Source document ->
--

Beyond Event-Driven Processing
Many document processing implementations start with simple event reactions. While intuitive, this approach can become problematic as your system grows:
- Event-driven systems often become “chatty” with excessive message volume
- Processing may occur without awareness of the document’s current state
- Document family events occur frequently, making it difficult to track meaningful state changes
- Failure handling becomes complex and inconsistent
The State Machine Approach
A more robust solution is to design a clear state machine for your document processing workflow. For example:
Uploaded → Prepared (OCR'd) → Labeled → Published
↘ ↘ ↘
Failed Failed Failed
In Kodexa, you can implement this by:
- Defining document statuses in the Manage Project section
- Adding status update models at the end of each processing pipeline
- Triggering subsequent processing based on status changes rather than generic events
Best Practices for Pipeline Design
When building pipelines in Kodexa:
- End-of-Pipeline Status Updates: Each pipeline should conclude by setting an appropriate document status:
# At the end of a preparation pipeline
document_family.set_document_status(prepared_status)

--

Data provided ->
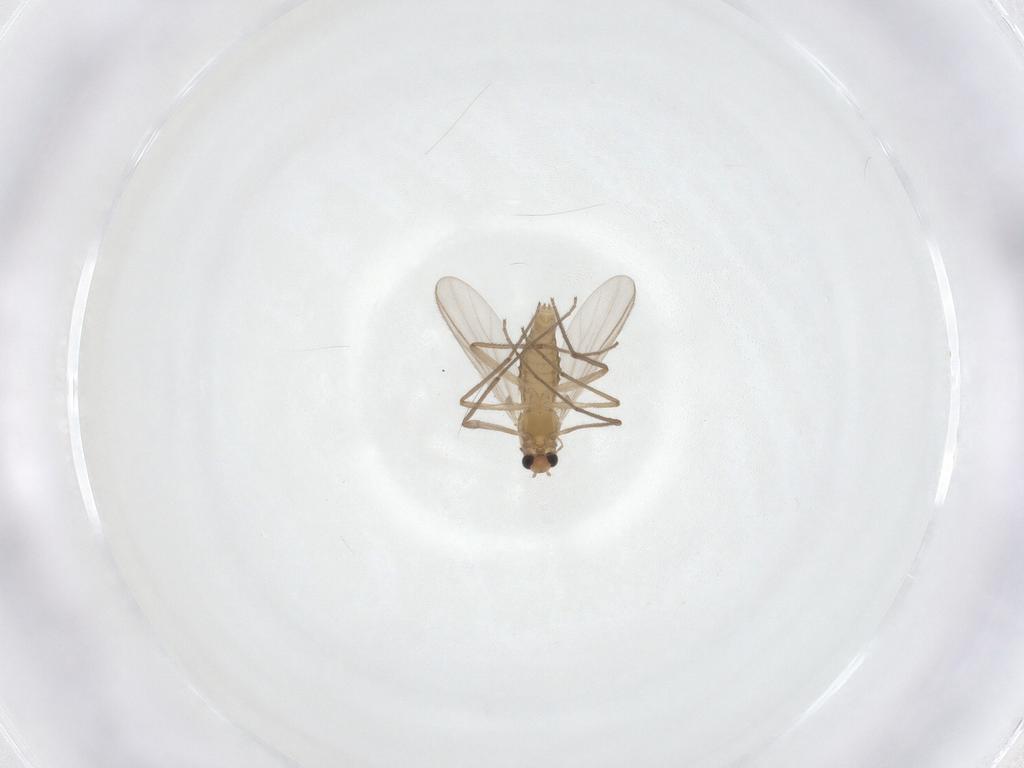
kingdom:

--

Quote the entire passage above on state machines for document processing, word for word.

Beyond Event-Driven Processing
Many document processing implementations start with simple event reactions. While intuitive, this approach can become problematic as your system grows:
- Event-driven systems often become “chatty” with excessive message volume
- Processing may occur without awareness of the document’s current state
- Document family events occur frequently, making it difficult to track meaningful state changes
- Failure handling becomes complex and inconsistent
The State Machine Approach
A more robust solution is to design a clear state machine for your document processing workflow. For example:
Uploaded → Prepared (OCR'd) → Labeled → Published
↘ ↘ ↘
Failed Failed Failed
In Kodexa, you can implement this by:
- Defining document statuses in the Manage Project section
- Adding status update models at the end of each processing pipeline
- Triggering subsequent processing based on status changes rather than generic events
Best Practices for Pipeline Design
When building pipelines in Kodexa:
- End-of-Pipeline Status Updates: Each pipeline should conclude by setting an appropriate document status:
# At the end of a preparation pipeline
document_family.set_document_status(prepared_status)